Another significant advantage of virtual lectures is the ability to connect residents across the country through national live lectures. Academic Life in Emergency Medicine (ALiEM) Connect, a multiple-part live conference brought residents together nationwide from over sixty programs to learn from various experts in the field, such as Michelle Lin and Salim Rezaie. The series has been able to offer concise, focused talks that also foster group discussion through the use of Slack channels.
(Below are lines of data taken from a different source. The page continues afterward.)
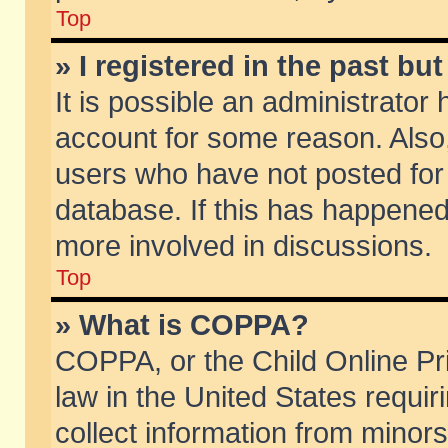
Top
» I registered in the past b
It is possible an administrator
account for some reason. Also
users who have not posted for 
database. If this has happened
more involved in discussions.
Top
» What is COPPA?
COPPA, or the Child Online Pri
law in the United States requir
collect information from minors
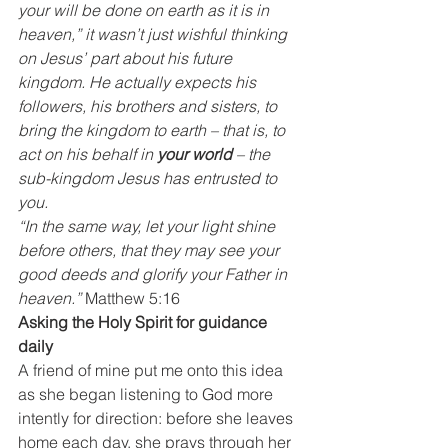
your will be done on earth as it is in 
heaven,” it wasn’t just wishful thinking 
on Jesus’ part about his future 
kingdom. He actually expects his 
followers, his brothers and sisters, to 
bring the kingdom to earth – that is, to 
act on his behalf in 
your world
 – the 
sub-kingdom Jesus has entrusted to 
you.
“In the same way, let your light shine 
before others, that they may see your 
good deeds and glorify your Father in 
heaven.”
 Matthew 5:16
Asking the Holy Spirit for guidance 
daily
A friend of mine put me onto this idea 
as she began listening to God more 
intently for direction: before she leaves 
home each day, she prays through her 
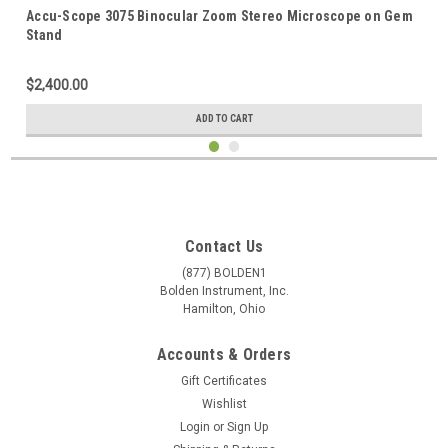
Accu-Scope 3075 Binocular Zoom Stereo Microscope on Gem
Stand
$2,400.00
ADD TO CART
Contact Us
(877) BOLDEN1
Bolden Instrument, Inc.
Hamilton, Ohio
Accounts & Orders
Gift Certificates
Wishlist
Login
or
Sign Up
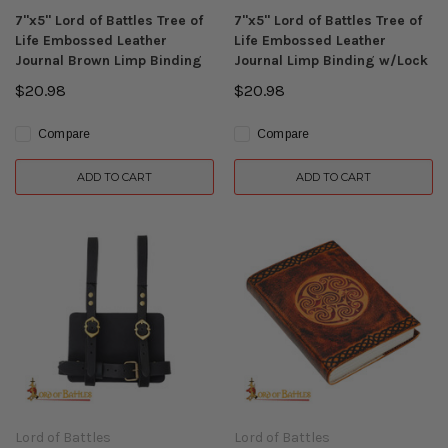
7"x5" Lord of Battles Tree of
7"x5" Lord of Battles Tree of
Life Embossed Leather
Life Embossed Leather
Journal Brown Limp Binding
Journal Limp Binding w/Lock
$20.98
$20.98
Compare
Compare
ADD TO CART
ADD TO CART
Lord of Battles
Lord of Battles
Similarly, it is much easier to get experts to give lectures to a given program when they can do so from their own home or institution, rather than having to travel.
While there are certainly drawbacks to virtual learning, it is worth considering as an increasingly valid teaching technique, even when in-person lectures are again possible. The best scenario may be a hybrid model. For instance, in-person lectures could be replaced by virtual ones once a month, allowing residents a day to learn “conveniently” from home, while also recognizing the value of in-person lectures for activities such as sim lab and other interactive sessions. Regardless of the way lectures are presented, quality education relies on the both the learner and educator to be invested. Ultimately, we are being forced to re-examine the way we teach and the way we learn to foster that investment, which makes this time a pivotal moment in medical education.